SOURCE INFORMATION:
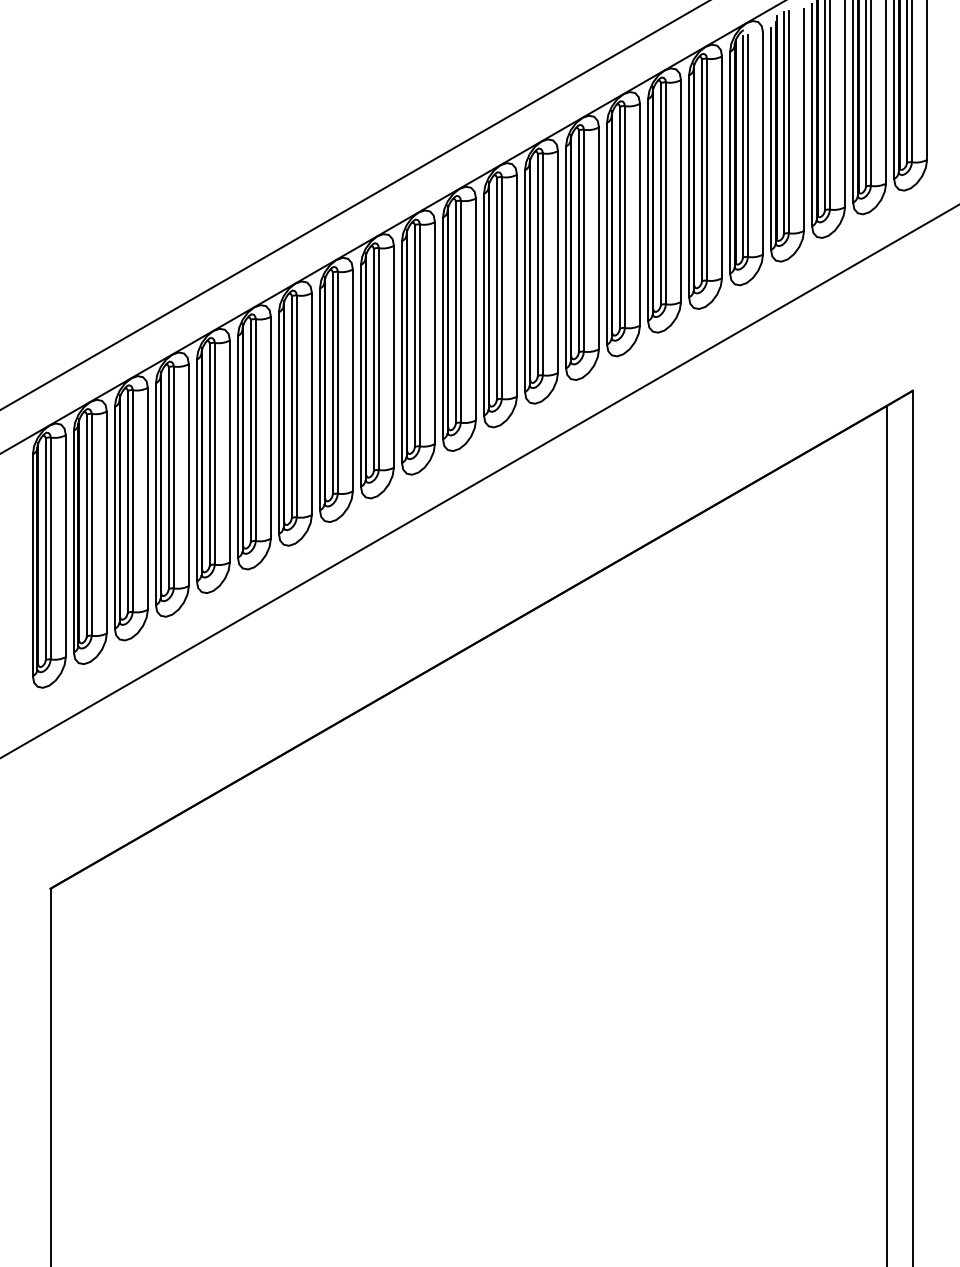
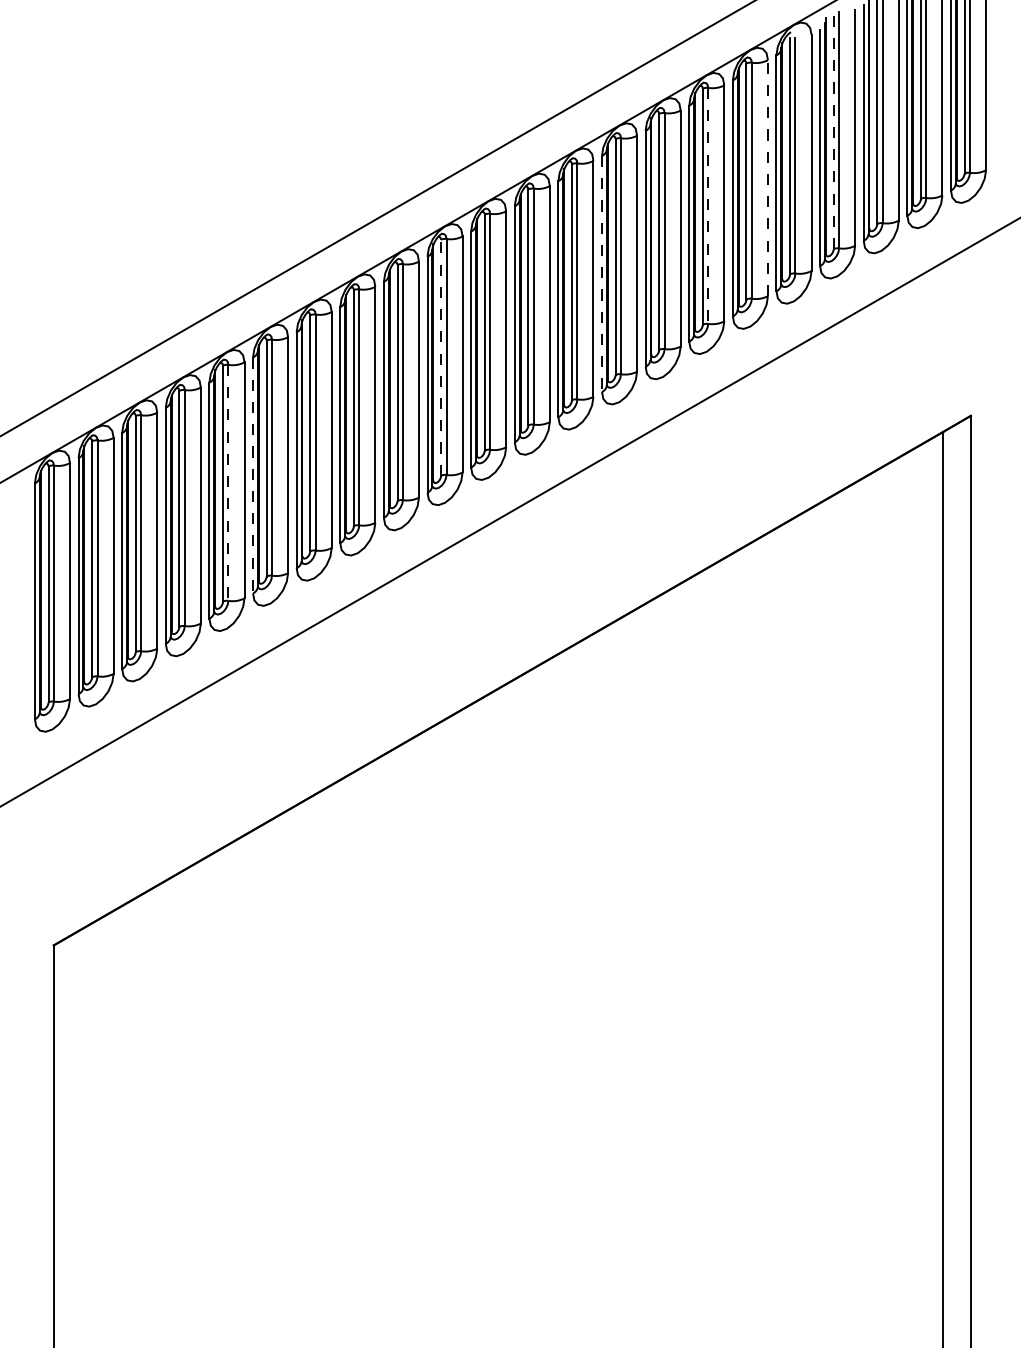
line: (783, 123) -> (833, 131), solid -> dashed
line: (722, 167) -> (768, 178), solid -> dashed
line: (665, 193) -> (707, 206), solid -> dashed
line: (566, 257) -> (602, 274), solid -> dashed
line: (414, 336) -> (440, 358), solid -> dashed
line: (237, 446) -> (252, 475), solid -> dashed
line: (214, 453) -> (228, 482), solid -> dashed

==

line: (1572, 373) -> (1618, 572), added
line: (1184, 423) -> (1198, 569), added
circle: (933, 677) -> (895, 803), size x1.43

...

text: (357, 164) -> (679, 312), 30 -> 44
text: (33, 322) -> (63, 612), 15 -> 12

ACTIVITY:
Within the material, count each line that includes the word "solid", and give the total by itself.

RESPONSE TO THE TASK:
7